* Exercise aim
The answer must be one number: how many lines in the records below contain the word "Erfahrungen".

Records excerpted from a collection
- - - - - - -

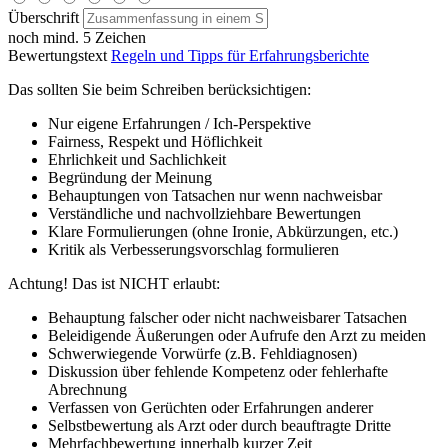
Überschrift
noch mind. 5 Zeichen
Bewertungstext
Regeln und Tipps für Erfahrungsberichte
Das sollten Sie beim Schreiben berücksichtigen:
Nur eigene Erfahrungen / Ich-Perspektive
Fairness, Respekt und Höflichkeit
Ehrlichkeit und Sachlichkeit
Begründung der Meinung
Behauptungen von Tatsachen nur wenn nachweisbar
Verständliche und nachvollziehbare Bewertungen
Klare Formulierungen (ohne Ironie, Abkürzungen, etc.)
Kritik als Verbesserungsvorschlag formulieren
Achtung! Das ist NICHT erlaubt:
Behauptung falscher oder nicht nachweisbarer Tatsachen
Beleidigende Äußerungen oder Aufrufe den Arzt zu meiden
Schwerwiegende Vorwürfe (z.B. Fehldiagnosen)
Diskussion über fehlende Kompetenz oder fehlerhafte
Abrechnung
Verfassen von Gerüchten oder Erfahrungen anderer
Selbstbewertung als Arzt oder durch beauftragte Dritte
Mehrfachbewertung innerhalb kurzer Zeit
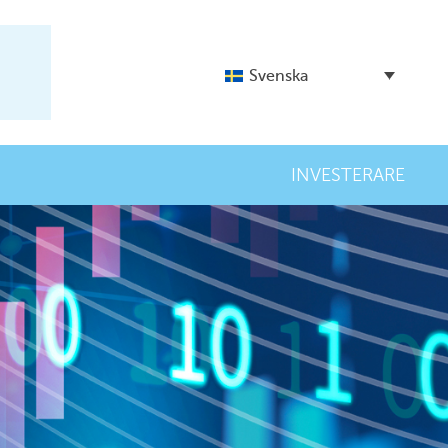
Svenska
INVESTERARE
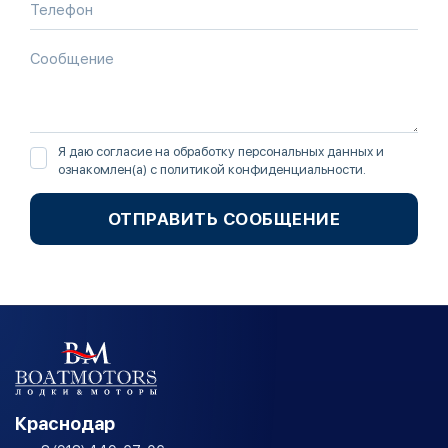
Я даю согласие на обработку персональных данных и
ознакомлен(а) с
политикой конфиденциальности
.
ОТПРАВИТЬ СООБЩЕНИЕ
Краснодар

- - - - - - -

* Answer to this problem
2